#### [Selected excerpt]
Mannitol is used to reduce intracranial pressure post head injury
What is the mechanism of action of mannitol?
- Mannitol is an osmotic diuretic*
- Alters Starling forces as it does not cross the intact BBB and thus draws water out of cells to reduce intracellular volume (hence reducing intracranial volume and intracranial pressure)
What are the other clinical effects of mannitol besides its effect on intracranial pressure?
2/4 to pass:
- Reduces intraocular pressure
- Diuresis / dehydration / hypovolaemia
- Hypernatraemia
- Hyperkalaemia
What is an appropriate dose of mannitol in head injury?
1-2g/kg as an IV bolus over 15mins*
- 0.25-2g/kg acceptable range
Describe the mechanism of action of thiazides
Inhibition of Na+/Cl- transporter in the distal convoluted tubule*, leading to increased NaCl excretion and diuresis
*needed to pass
What are the major clinical indications for thiazide diuretic use?
- Heart failure*
- HTN*
- Nephrolithiasis
- Nephrogenic diabetes insipidus
- Generalised oedema
- Nephrotic syndrome
- Cirrhosis
*needed to pass
What are the potential adverse effects of thiazide diuretics?
- Cardiovascular:
- Orthostatic hypotension, hypovolaemia*
- Dehydration* - Metabolic:
- Hypokalaemia*
- Hyponatraemia*
- Hyperuricaemia
- Hypercalcaemia
- Metabolic alkalosis
- Impaired carbohydrate tolerance, hyperglycaemia - GIT:
- Pancreatitis - Allergy:
- Cross-reactivity with sulphonamides
*2/4 to pass + 1 other
What is the mechanism of action of clopidogrel?
Antiplatelet effect by inhibiting ADP pathway*:
- Irreversible blockade of ADP receptor on platelet for life of platelet
*needed to pass
Describe the pharmacokinetics of clopidogrel
- Absorption:
- Loading dose 300-600mg* or 75mg daily* - Metabolism:
- Prodrug* metabolised to pharmacologically active metabolite and inactive metabolites
- Activated in liver by cytochrome P450 enzymes* (including CYP2C19)
- 80% of platelet activity inhibited within 5hrs of oral dose
- Elimination half-life 0.5-1hrs*
- Effects last the life of the platelet* - Elimination:
- Following an oral dose: 50% excreted in the urine and 46% in the faeces in next 5 days
* 2/6 needed to pass
What are the adverse effects of clopidogrel?
- Haematological:
- Bleeding*
- Pancytopaenia, TTP (rarely) - GIT:
- Reflux
- Gastric ulcers
- Abdominal pain
- Diarrhoea - Neurological:
- Paraesthesias - Dermatological:
- Rash
*needed to pass + 2 others
How does heparin act?
- Heparin binds endogenous antithrombin and enhances its activity*
- Antithrombin inhibits factors IIa, IXa and Xa* by complexing with them and inducing a conformational change
*needed to pass
How may heparin be administered?
- Parenteral (IV or subcut)*, nebulised
- Continuously (following bolus) vs intermittent
- Therapeutic vs prophylactic
*needed to pass
What are the potential adverse effects of heparin?

#### [Collected data]
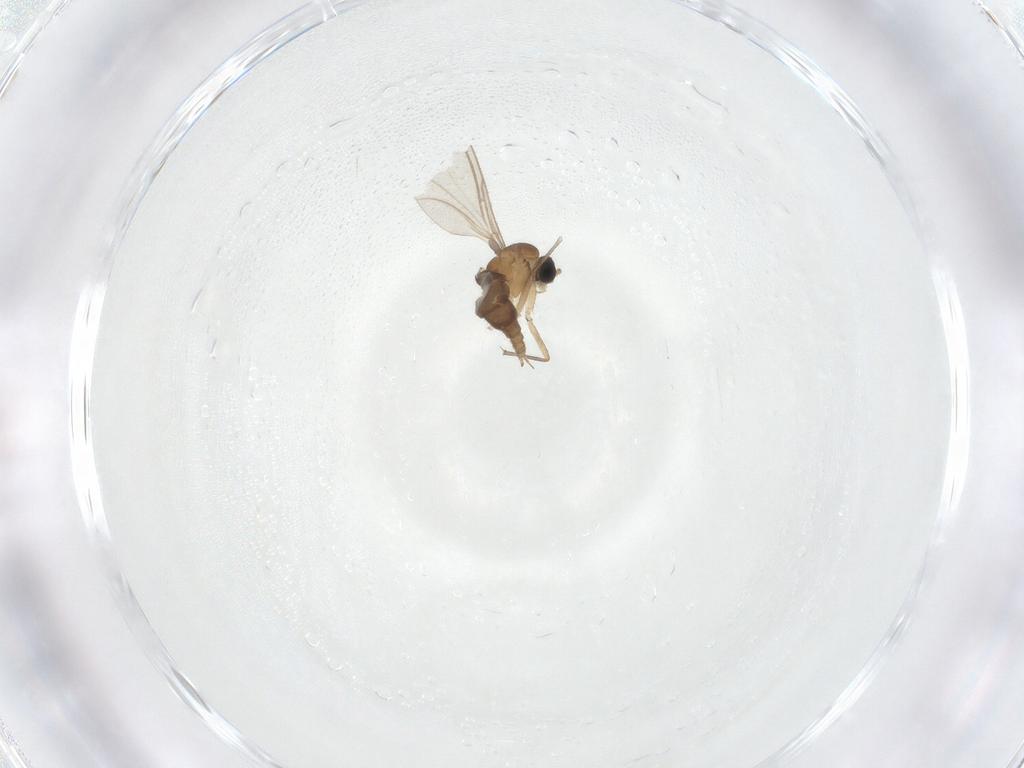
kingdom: Animalia
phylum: Arthropoda
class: Insecta
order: Diptera
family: Sciaridae
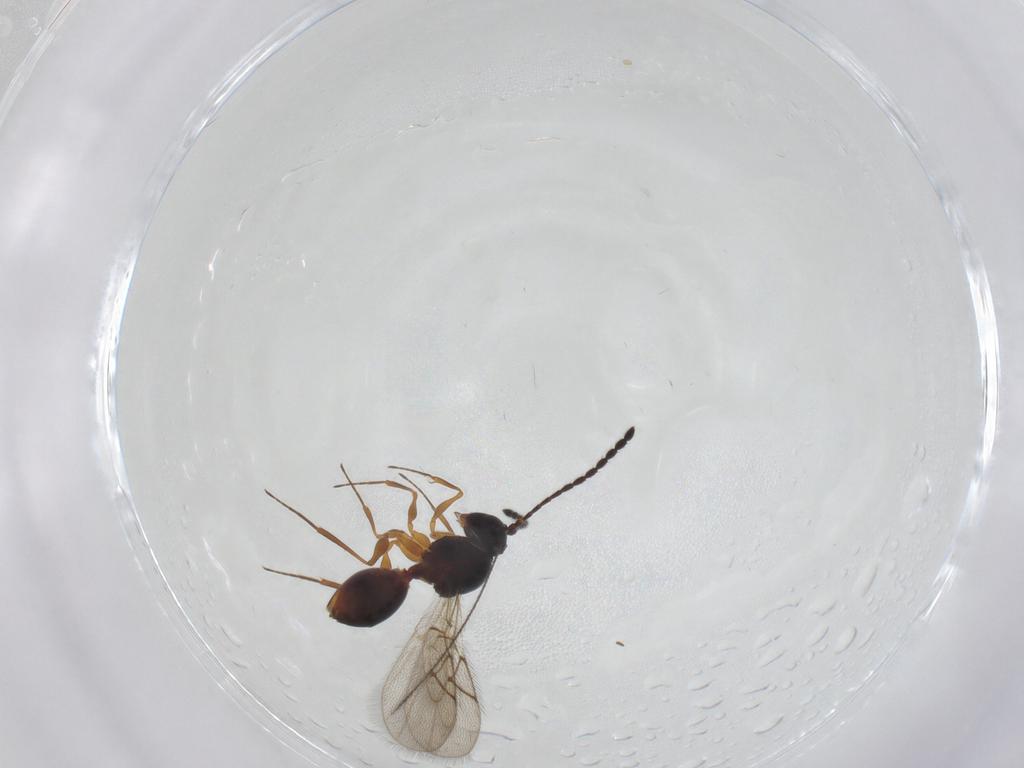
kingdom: Animalia
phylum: Arthropoda
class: Insecta
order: Hymenoptera
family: Figitidae
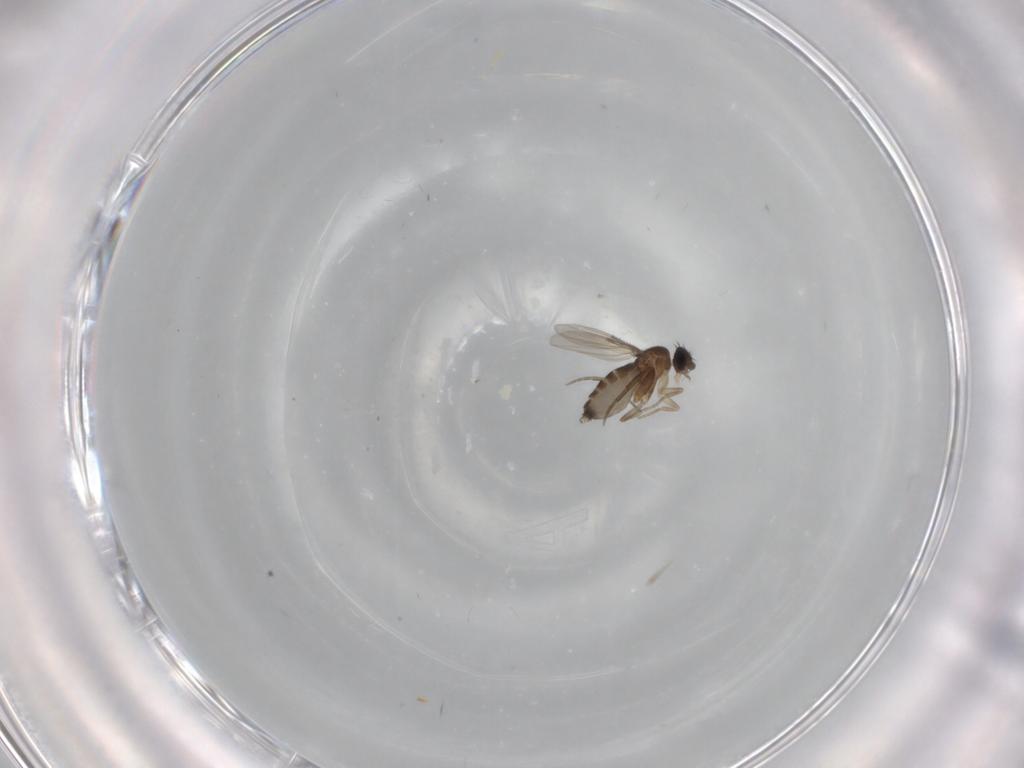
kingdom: Animalia
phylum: Arthropoda
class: Insecta
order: Diptera
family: Phoridae
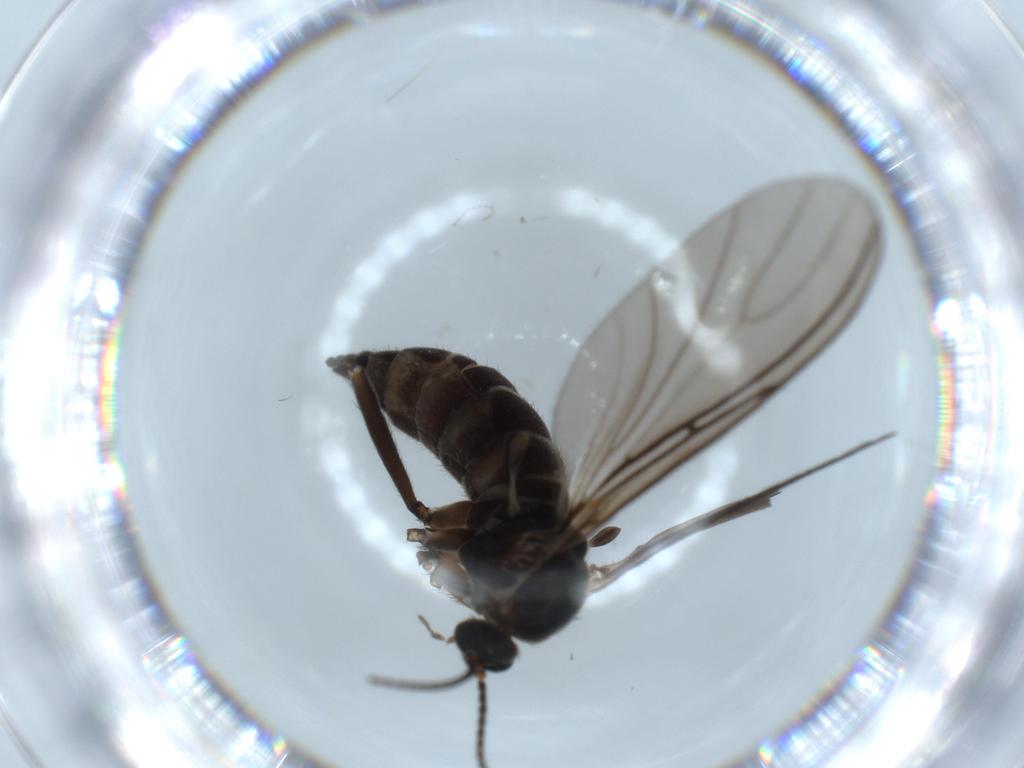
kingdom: Animalia
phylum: Arthropoda
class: Insecta
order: Diptera
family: Sciaridae
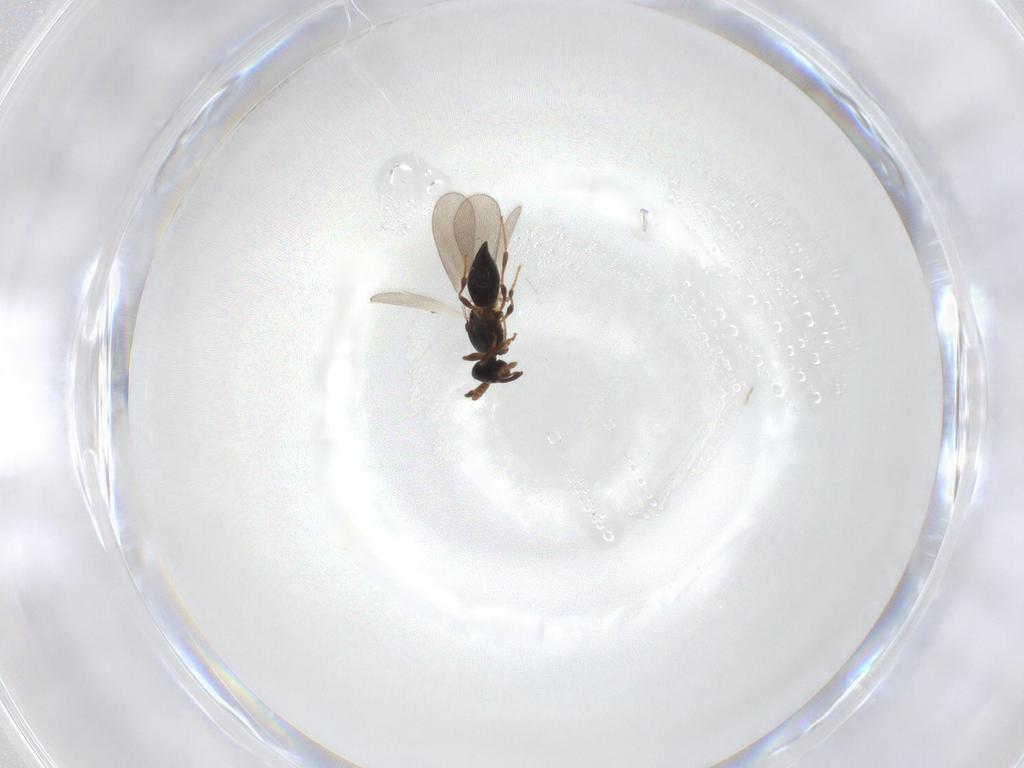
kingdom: Animalia
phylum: Arthropoda
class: Insecta
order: Hymenoptera
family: Platygastridae
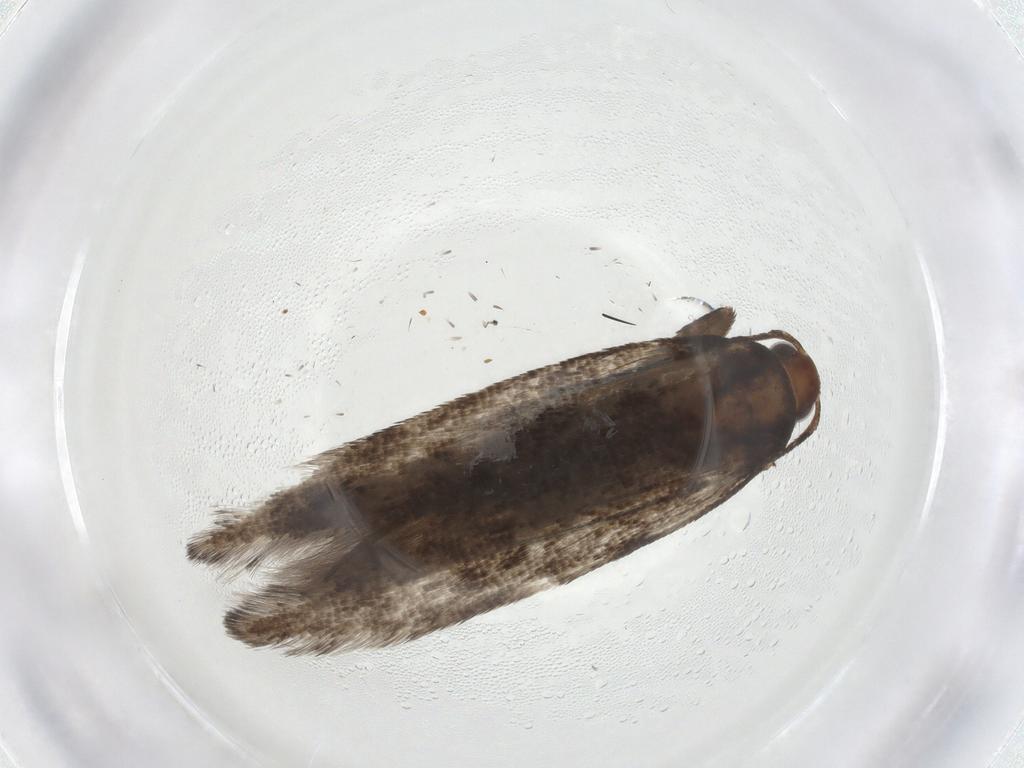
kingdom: Animalia
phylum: Arthropoda
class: Insecta
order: Lepidoptera
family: Gelechiidae
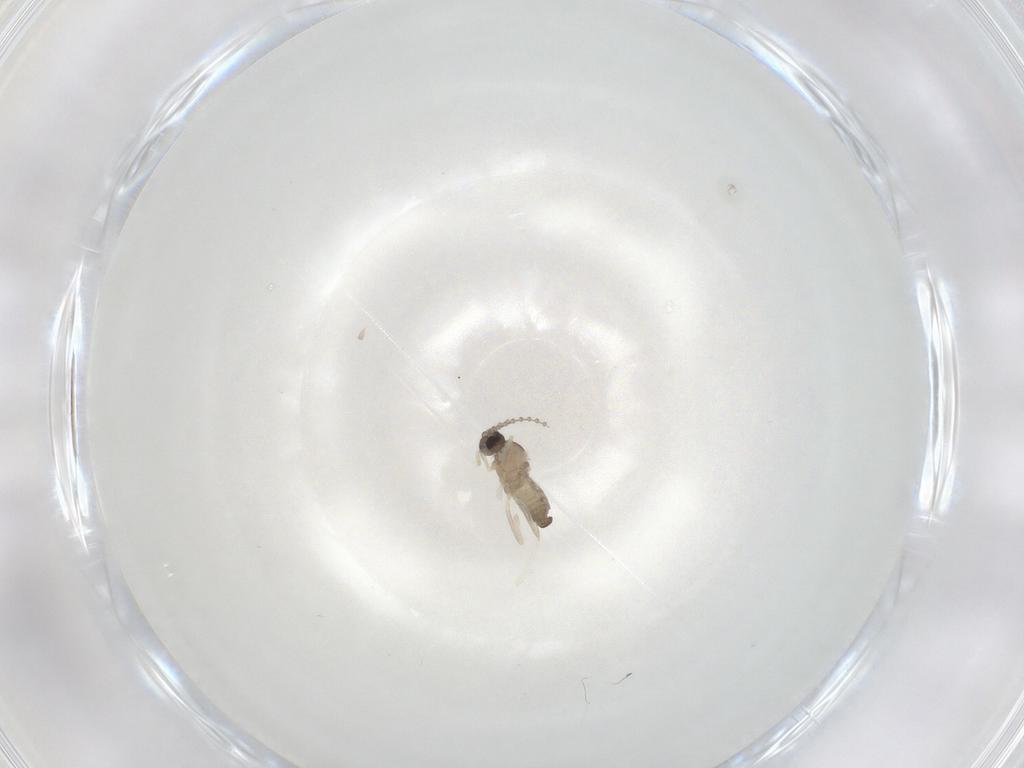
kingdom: Animalia
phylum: Arthropoda
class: Insecta
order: Diptera
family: Cecidomyiidae
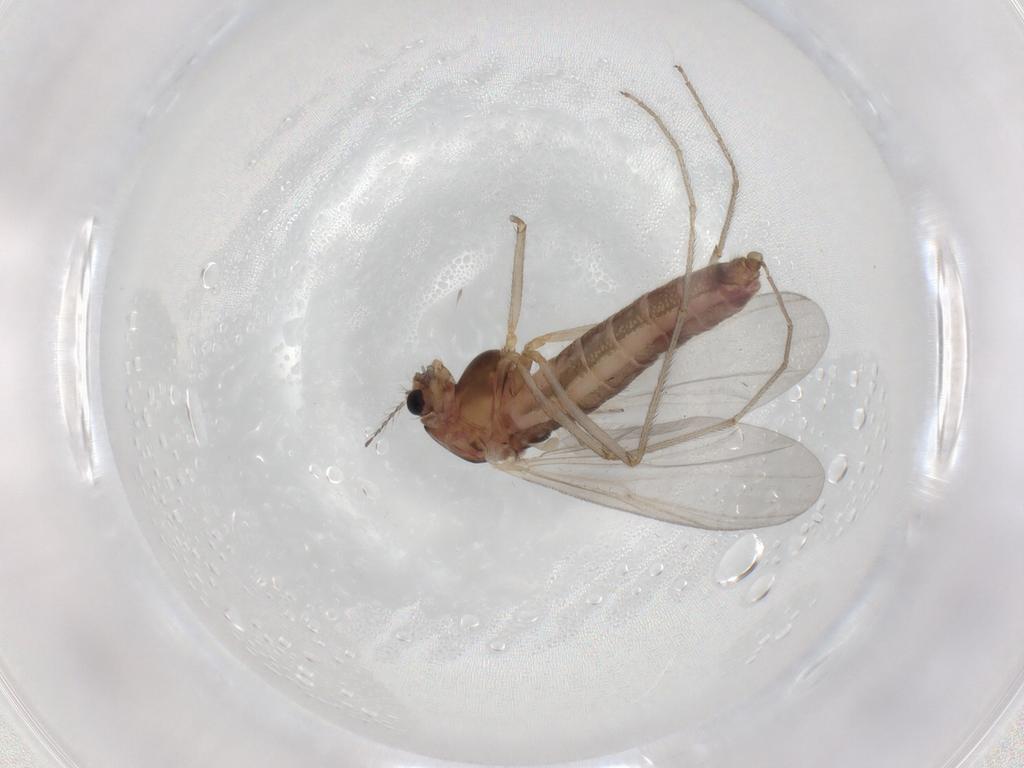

#### [Prompt]
Print the passage of the pharmacology notes from "- Parenteral (IV" to "effects of heparin?".

#### [Exercise output]
- Parenteral (IV or subcut)*, nebulised
- Continuously (following bolus) vs intermittent
- Therapeutic vs prophylactic
*needed to pass
What are the potential adverse effects of heparin?